━━━ Provided material
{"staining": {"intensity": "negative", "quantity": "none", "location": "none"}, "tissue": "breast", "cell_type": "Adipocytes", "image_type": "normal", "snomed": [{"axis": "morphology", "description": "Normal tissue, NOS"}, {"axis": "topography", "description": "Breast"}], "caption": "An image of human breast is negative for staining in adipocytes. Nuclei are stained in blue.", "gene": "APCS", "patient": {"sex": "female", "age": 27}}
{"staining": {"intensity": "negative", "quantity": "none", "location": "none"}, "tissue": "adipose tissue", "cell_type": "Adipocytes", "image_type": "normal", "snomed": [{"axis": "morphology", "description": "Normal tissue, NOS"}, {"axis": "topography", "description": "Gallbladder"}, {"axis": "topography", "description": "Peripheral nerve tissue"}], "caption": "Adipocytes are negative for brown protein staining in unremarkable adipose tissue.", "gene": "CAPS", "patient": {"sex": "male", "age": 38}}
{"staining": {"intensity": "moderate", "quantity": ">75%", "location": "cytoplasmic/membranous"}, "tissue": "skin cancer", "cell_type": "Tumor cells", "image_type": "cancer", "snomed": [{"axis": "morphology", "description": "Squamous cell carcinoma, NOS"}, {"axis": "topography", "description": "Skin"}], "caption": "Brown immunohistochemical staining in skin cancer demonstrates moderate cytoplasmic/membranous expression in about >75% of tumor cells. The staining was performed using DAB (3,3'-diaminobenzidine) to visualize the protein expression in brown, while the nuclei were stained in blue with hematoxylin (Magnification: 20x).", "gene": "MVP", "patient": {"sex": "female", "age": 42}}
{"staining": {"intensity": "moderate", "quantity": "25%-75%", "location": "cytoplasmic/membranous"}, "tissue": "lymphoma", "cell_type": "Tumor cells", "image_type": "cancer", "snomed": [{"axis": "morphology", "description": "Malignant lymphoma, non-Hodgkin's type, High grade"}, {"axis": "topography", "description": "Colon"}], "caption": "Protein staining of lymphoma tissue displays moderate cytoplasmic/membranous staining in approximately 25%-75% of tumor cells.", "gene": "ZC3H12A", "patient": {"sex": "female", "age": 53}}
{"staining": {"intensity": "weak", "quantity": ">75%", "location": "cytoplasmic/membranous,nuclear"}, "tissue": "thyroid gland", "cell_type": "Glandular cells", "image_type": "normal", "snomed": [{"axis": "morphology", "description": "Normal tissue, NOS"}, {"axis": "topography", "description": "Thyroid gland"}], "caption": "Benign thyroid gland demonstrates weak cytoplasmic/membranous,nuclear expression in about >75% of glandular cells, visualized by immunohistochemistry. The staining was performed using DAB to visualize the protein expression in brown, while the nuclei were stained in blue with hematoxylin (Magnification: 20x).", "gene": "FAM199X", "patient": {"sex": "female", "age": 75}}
━━━━━━
--- Activity ---
Would you write out the whole listing word for word?

--- Expected answer ---
{"staining": {"intensity": "negative", "quantity": "none", "location": "none"}, "tissue": "breast", "cell_type": "Adipocytes", "image_type": "normal", "snomed": [{"axis": "morphology", "description": "Normal tissue, NOS"}, {"axis": "topography", "description": "Breast"}], "caption": "An image of human breast is negative for staining in adipocytes. Nuclei are stained in blue.", "gene": "APCS", "patient": {"sex": "female", "age": 27}}
{"staining": {"intensity": "negative", "quantity": "none", "location": "none"}, "tissue": "adipose tissue", "cell_type": "Adipocytes", "image_type": "normal", "snomed": [{"axis": "morphology", "description": "Normal tissue, NOS"}, {"axis": "topography", "description": "Gallbladder"}, {"axis": "topography", "description": "Peripheral nerve tissue"}], "caption": "Adipocytes are negative for brown protein staining in unremarkable adipose tissue.", "gene": "CAPS", "patient": {"sex": "male", "age": 38}}
{"staining": {"intensity": "moderate", "quantity": ">75%", "location": "cytoplasmic/membranous"}, "tissue": "skin cancer", "cell_type": "Tumor cells", "image_type": "cancer", "snomed": [{"axis": "morphology", "description": "Squamous cell carcinoma, NOS"}, {"axis": "topography", "description": "Skin"}], "caption": "Brown immunohistochemical staining in skin cancer demonstrates moderate cytoplasmic/membranous expression in about >75% of tumor cells. The staining was performed using DAB (3,3'-diaminobenzidine) to visualize the protein expression in brown, while the nuclei were stained in blue with hematoxylin (Magnification: 20x).", "gene": "MVP", "patient": {"sex": "female", "age": 42}}
{"staining": {"intensity": "moderate", "quantity": "25%-75%", "location": "cytoplasmic/membranous"}, "tissue": "lymphoma", "cell_type": "Tumor cells", "image_type": "cancer", "snomed": [{"axis": "morphology", "description": "Malignant lymphoma, non-Hodgkin's type, High grade"}, {"axis": "topography", "description": "Colon"}], "caption": "Protein staining of lymphoma tissue displays moderate cytoplasmic/membranous staining in approximately 25%-75% of tumor cells.", "gene": "ZC3H12A", "patient": {"sex": "female", "age": 53}}
{"staining": {"intensity": "weak", "quantity": ">75%", "location": "cytoplasmic/membranous,nuclear"}, "tissue": "thyroid gland", "cell_type": "Glandular cells", "image_type": "normal", "snomed": [{"axis": "morphology", "description": "Normal tissue, NOS"}, {"axis": "topography", "description": "Thyroid gland"}], "caption": "Benign thyroid gland demonstrates weak cytoplasmic/membranous,nuclear expression in about >75% of glandular cells, visualized by immunohistochemistry. The staining was performed using DAB to visualize the protein expression in brown, while the nuclei were stained in blue with hematoxylin (Magnification: 20x).", "gene": "FAM199X", "patient": {"sex": "female", "age": 75}}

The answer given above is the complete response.